__JOB__
Starting at the line that contains "scientific name: Mycosarcoma maydis" and stopping after the line that contains "genus: Misumena", write those lines out again with "phylum" replaced by "division" and nothing else changed.

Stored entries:
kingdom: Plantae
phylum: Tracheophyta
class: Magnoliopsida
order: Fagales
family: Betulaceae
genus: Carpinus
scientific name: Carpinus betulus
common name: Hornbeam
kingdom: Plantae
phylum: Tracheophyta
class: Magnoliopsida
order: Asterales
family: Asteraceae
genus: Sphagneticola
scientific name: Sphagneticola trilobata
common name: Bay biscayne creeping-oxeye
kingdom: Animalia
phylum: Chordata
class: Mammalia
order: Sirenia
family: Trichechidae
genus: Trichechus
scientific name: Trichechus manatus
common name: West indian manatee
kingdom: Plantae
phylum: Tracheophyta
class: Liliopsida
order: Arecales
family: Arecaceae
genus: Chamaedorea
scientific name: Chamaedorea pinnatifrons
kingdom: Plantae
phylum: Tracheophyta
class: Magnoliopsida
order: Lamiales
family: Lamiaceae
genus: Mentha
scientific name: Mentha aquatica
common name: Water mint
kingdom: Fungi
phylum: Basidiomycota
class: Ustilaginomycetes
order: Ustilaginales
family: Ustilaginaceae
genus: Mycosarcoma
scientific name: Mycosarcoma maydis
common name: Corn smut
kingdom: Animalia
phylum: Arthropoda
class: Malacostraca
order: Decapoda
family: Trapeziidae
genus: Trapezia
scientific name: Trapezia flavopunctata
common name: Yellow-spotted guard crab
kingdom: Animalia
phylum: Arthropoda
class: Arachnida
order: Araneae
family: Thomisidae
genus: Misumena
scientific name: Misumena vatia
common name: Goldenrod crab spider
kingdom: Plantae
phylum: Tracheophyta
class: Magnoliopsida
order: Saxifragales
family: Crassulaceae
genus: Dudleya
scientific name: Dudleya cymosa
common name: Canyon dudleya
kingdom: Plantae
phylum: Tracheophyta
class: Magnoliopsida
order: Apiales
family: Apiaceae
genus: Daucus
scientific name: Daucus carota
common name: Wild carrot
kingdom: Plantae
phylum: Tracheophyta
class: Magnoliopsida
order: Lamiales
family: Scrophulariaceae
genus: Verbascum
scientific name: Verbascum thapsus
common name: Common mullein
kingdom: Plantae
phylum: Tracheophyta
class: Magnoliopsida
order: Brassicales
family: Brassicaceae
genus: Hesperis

__WORKED ANSWER__
scientific name: Mycosarcoma maydis
common name: Corn smut
kingdom: Animalia
division: Arthropoda
class: Malacostraca
order: Decapoda
family: Trapeziidae
genus: Trapezia
scientific name: Trapezia flavopunctata
common name: Yellow-spotted guard crab
kingdom: Animalia
division: Arthropoda
class: Arachnida
order: Araneae
family: Thomisidae
genus: Misumena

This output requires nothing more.